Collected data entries

···

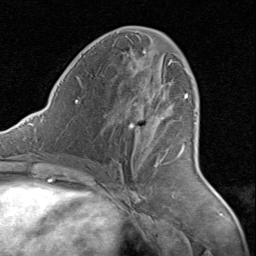
Breast MRI (dynamic contrast-enhanced), one axial slice; slice 42 of 80 in the series (ordered by position); cropped to one breast; dynamic contrast-enhanced series, time point 2 of 8 at this slice position (early post-contrast); 1.5 T; TE 1.7 ms, TR 4.5 ms; 2 mm slice thickness; 256 × 256 image matrix. Female patient.
Annotated regions visible in this slice (semi-automatically segmented with operator editing):
- enhancing-tissue mask used for the functional tumour volume (all voxels passing the contrast-enhancement thresholds inside the analysis volume; usually the tumour): box from (x=134, y=93) to (x=188, y=164) px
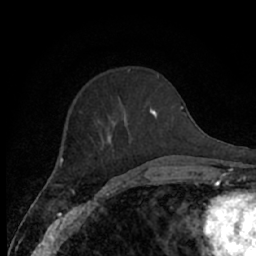
Breast MRI (dynamic contrast-enhanced), one axial slice. Cropped to one breast. Dynamic contrast-enhanced series, time point 2 of 7 at this slice position (early post-contrast). 1.5 T. TE 3 ms, TR 6.2 ms. 256 × 256 image matrix, field of view 150 × 150 mm. Female patient.
Structures marked on this image (semi-automatic segmentation, software-assisted and operator-edited):
- enhancing-tissue mask used for the functional tumour volume (all voxels passing the contrast-enhancement thresholds inside the analysis volume; usually the tumour): bounding box [x1, y1, x2, y2] px = [107, 108, 175, 174]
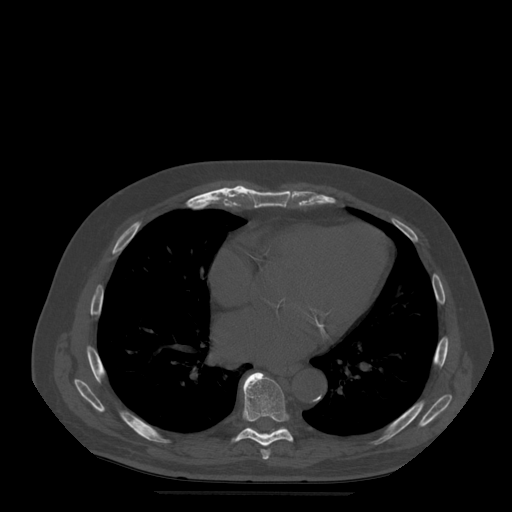
CT including the spine, one axial slice; position 310 of 522 along the scan axis; bone window (W 1800 / L 400 HU); 1.25 mm slice thickness; 512 × 512 image matrix, field of view 420 × 420 mm. Patient age 72 years. From the clinical record (not read from this slice): primary cancer: prostate.
Annotated regions visible in this slice (semi-automatically segmented with operator editing):
- T7 vertebra: bounding box (x1, y1, x2, y2) in pixels: (261, 450, 271, 460)
- T8 vertebra: (233, 372, 294, 447)
- T9 vertebra: (247, 428, 287, 432)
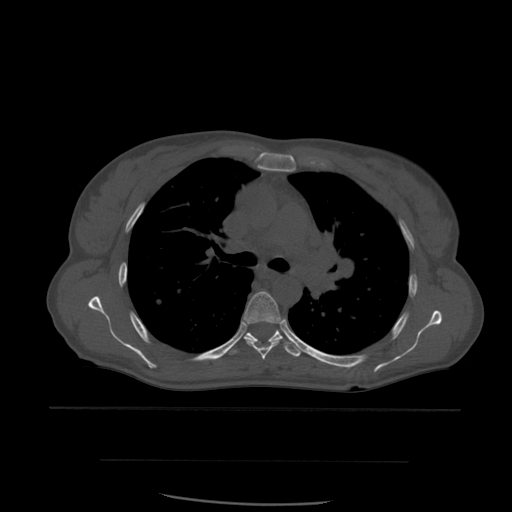
CT including the spine, one axial slice; position 403 of 574 along the scan axis; bone window (W 1800 / L 400 HU); 512 × 512 image matrix, field of view 392 × 392 mm. Patient age 48 years. From the clinical record (not read from this slice): primary cancer: lung; vertebrae with lytic lesions (as recorded): T11.
Annotated regions visible in this slice (semi-automatically segmented with operator editing):
- T5 vertebra: bounding box (x1, y1, x2, y2) in pixels: (244, 292, 284, 360)
- T6 vertebra: (226, 330, 302, 357)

···

**Try it**
Please repeat, exactly as written, the lines in the records above, starting with the one that has "- T8 vertebra: (233, 372, 294, 447)" and going on through the one that has "CT including the spine, one axial slice; position 403". Pictures are to be left out.

**Task solution**
- T8 vertebra: (233, 372, 294, 447)
- T9 vertebra: (247, 428, 287, 432)
CT including the spine, one axial slice; position 403 of 574 along the scan axis; bone window (W 1800 / L 400 HU); 512 × 512 image matrix, field of view 392 × 392 mm. Patient age 48 years. From the clinical record (not read from this slice): primary cancer: lung; vertebrae with lytic lesions (as recorded): T11.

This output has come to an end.